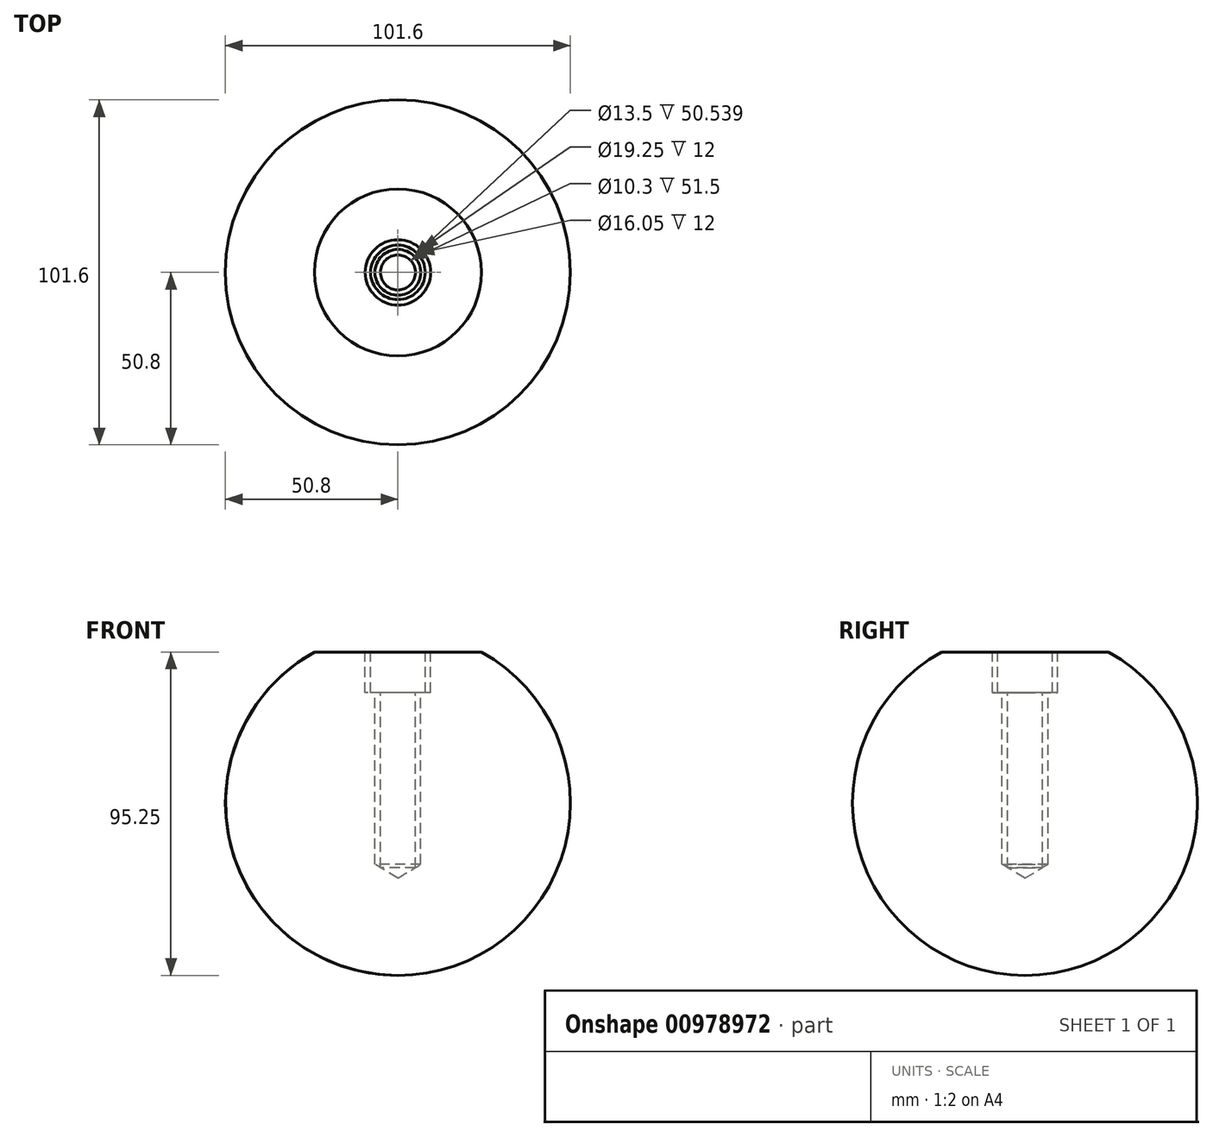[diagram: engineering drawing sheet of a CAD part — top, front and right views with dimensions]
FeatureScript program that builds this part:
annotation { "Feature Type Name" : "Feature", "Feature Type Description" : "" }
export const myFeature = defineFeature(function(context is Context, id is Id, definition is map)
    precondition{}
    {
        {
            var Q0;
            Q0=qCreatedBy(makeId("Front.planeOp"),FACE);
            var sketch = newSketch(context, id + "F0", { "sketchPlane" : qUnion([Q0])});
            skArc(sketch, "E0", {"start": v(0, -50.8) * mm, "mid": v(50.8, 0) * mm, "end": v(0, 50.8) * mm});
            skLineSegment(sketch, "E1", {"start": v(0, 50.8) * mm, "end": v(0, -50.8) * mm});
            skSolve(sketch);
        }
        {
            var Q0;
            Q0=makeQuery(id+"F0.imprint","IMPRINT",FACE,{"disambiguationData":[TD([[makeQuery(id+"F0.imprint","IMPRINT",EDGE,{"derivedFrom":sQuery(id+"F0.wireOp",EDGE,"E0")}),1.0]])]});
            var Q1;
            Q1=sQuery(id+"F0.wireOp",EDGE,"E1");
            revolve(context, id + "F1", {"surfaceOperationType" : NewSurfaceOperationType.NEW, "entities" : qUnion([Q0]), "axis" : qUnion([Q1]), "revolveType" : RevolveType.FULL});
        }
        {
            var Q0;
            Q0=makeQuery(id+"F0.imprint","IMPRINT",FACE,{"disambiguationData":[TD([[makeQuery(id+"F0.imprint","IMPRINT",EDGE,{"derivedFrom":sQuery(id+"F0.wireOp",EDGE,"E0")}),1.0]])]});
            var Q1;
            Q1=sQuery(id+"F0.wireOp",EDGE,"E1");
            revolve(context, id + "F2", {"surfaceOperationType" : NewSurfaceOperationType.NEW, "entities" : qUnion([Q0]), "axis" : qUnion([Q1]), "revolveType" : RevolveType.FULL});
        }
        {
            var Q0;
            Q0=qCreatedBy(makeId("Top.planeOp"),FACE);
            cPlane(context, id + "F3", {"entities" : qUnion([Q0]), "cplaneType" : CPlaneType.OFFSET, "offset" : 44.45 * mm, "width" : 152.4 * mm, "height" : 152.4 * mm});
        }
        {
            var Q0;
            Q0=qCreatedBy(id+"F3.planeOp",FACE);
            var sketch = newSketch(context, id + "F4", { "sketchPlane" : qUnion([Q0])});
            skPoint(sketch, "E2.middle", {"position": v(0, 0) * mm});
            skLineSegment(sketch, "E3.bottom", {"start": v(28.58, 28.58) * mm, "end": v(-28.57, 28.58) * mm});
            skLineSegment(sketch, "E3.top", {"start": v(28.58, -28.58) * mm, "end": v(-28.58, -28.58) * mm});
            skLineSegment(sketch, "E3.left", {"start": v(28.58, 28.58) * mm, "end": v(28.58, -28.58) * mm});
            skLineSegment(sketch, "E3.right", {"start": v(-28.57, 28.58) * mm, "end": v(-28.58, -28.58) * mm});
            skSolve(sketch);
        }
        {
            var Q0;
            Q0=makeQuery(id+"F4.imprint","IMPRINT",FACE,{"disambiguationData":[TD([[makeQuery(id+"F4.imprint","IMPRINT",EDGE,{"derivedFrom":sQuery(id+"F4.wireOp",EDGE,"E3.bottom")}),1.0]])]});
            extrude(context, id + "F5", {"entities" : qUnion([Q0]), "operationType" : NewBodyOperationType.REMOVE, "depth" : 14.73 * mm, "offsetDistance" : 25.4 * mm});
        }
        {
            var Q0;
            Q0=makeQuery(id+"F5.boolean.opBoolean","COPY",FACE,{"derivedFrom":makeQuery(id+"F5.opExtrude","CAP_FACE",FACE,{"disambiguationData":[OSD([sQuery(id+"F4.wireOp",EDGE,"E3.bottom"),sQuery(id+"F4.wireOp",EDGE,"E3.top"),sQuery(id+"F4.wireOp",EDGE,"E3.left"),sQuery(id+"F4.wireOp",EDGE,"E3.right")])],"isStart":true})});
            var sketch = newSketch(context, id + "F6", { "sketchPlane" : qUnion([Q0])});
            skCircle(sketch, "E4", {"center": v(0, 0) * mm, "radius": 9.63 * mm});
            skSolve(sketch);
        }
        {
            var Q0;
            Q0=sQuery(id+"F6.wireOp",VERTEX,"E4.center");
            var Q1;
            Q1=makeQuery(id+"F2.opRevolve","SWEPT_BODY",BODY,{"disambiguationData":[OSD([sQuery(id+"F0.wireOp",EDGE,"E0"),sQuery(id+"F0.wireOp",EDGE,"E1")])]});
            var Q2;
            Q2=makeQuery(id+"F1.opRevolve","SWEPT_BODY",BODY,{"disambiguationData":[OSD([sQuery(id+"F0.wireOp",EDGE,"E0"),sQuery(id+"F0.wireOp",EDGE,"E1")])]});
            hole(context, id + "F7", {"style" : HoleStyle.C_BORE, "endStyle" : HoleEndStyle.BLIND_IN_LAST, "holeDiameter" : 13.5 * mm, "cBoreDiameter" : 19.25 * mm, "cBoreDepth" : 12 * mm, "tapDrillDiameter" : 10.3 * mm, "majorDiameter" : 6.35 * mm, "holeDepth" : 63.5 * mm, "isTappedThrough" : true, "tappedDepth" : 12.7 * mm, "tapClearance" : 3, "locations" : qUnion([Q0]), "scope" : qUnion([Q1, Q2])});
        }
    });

-- WRITTEN EXERCISE --
Extract the lines of the records above unchanged, beginning at the first line and stopping after the line that contains "v(50.8, 0) *". Leave the pictures out of the answer.

-- RESPONSE TO THE TASK --
[diagram: engineering drawing sheet of a CAD part — top, front and right views with dimensions]
FeatureScript program that builds this part:
annotation { "Feature Type Name" : "Feature", "Feature Type Description" : "" }
export const myFeature = defineFeature(function(context is Context, id is Id, definition is map)
    precondition{}
    {
        {
            var Q0;
            Q0=qCreatedBy(makeId("Front.planeOp"),FACE);
            var sketch = newSketch(context, id + "F0", { "sketchPlane" : qUnion([Q0])});
            skArc(sketch, "E0", {"start": v(0, -50.8) * mm, "mid": v(50.8, 0) * mm, "end": v(0, 50.8) * mm});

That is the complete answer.